Koch Disruptive Technologies (KDT),  the investment arm of Koch Industries, led the latest round, which also included participation from GV (formerly Google Ventures), Panasonic, and Techtronic Industries. Existing investors Lux Capital, New Enterprise Associates (NEA) and Kleiner Perkins, also put money in the Series E.

Desktop Metal is not the only 3D printing unicorn in the market. Indeed, there are at least two others that have reached the valuation threshold.

Chase Koch, president of Koch Disruptive Technologies, is bullish on the company’s prospects, not only as an investor but also as a customer.

Desktop Metal’s 3D offerings have the potential to “redefine prototyping and mass production of metal products, which has profound disruptive implications for manufacturers like Koch Industries,” he said in a press release.

Other customers include the US Department of Defense and MIT.

Crunchbase News reached out to Desktop Metal, asking about its revenue growth. We’ll update this post if we hear back from the company. Update: The firm declined to provide any metrics or results. The question crossed our minds as Desktop Metal has now raised so much money, and at such lofty valuations, that it has huge pressure on its shoulders to generate lots of high-margin revenue. We’d like to know how that part of its business is performing.

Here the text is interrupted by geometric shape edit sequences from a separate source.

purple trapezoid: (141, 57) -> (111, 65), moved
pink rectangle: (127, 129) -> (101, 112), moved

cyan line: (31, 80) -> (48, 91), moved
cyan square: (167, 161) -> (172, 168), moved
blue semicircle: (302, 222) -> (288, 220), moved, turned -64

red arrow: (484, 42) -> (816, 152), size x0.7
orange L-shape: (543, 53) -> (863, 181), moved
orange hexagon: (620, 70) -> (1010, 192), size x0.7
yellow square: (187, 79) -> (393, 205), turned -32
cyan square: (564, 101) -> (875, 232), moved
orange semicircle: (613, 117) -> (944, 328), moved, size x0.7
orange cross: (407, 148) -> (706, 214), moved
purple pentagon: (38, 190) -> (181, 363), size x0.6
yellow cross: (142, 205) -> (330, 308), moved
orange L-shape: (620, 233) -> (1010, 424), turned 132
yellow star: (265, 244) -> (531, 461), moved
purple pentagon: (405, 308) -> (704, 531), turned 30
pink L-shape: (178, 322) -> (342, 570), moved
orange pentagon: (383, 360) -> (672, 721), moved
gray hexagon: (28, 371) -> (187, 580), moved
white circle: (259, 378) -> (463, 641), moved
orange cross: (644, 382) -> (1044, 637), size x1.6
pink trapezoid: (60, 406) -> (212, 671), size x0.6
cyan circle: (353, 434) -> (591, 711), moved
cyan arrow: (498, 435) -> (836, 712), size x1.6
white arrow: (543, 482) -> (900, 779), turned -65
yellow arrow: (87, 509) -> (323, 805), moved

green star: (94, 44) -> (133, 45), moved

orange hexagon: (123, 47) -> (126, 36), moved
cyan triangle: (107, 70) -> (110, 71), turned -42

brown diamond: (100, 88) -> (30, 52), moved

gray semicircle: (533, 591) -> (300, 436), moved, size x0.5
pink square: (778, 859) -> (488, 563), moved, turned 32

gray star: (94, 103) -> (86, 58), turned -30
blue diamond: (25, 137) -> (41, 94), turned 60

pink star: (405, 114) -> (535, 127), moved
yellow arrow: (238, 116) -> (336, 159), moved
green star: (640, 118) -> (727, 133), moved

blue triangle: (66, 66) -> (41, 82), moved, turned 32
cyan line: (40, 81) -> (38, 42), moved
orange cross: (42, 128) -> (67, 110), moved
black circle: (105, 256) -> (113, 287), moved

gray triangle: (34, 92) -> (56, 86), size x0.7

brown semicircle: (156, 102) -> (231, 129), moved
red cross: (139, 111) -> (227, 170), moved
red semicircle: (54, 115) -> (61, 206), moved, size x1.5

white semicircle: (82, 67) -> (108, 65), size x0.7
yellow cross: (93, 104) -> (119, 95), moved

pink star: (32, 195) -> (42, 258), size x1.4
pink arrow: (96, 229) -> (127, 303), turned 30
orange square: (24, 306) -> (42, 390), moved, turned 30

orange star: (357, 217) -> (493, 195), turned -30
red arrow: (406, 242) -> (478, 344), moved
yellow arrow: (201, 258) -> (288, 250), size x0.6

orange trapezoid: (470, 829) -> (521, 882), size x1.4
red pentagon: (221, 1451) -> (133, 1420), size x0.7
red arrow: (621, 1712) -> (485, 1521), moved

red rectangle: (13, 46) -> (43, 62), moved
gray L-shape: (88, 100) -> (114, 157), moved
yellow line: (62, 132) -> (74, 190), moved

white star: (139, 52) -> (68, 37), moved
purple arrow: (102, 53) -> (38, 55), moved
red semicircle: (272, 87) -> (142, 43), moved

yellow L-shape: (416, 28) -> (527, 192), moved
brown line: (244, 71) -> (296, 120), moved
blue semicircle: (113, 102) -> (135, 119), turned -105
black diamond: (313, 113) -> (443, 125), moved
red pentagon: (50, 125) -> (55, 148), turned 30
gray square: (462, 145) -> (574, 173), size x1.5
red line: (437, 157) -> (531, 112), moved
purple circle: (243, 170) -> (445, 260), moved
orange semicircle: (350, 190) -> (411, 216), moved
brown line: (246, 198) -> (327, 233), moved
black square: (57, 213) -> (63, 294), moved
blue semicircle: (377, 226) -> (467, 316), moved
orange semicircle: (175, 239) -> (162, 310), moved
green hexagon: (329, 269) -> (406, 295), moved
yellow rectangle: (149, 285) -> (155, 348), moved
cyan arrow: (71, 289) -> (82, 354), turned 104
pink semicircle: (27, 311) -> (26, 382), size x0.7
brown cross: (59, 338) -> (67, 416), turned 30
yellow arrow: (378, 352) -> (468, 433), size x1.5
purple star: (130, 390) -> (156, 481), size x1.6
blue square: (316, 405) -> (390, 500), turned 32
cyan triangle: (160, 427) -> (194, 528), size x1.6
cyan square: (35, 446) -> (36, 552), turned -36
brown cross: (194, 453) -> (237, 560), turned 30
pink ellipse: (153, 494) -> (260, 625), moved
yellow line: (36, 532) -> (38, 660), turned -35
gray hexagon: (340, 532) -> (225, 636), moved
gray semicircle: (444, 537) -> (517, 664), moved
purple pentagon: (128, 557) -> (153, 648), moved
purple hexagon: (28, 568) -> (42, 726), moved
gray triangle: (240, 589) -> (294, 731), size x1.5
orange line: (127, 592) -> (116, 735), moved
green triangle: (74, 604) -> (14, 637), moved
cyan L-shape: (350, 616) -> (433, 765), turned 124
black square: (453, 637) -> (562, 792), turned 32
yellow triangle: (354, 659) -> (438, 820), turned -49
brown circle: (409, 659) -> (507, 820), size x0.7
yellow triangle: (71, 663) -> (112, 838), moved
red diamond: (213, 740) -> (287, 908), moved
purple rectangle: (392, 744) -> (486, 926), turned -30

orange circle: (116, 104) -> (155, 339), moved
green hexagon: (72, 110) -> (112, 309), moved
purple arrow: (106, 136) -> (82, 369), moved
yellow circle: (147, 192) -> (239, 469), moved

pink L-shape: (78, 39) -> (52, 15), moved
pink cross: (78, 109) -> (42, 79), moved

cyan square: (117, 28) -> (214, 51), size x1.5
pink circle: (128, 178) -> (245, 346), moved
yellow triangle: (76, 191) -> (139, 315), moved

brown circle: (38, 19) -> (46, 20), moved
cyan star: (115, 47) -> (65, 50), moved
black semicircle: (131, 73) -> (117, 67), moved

Fundraising is a proxy for corporate health, but we’d prefer straight vitals. Which is why, as you can see, we included the preceding quote from Koch. Investors make fine customers as the smaller company can get paid twice (there are risks to this). But this Koch-led round comes after Ford put capital into the firm. Perhaps the bench of Desktop Metal customers is deeper than we initially imagined.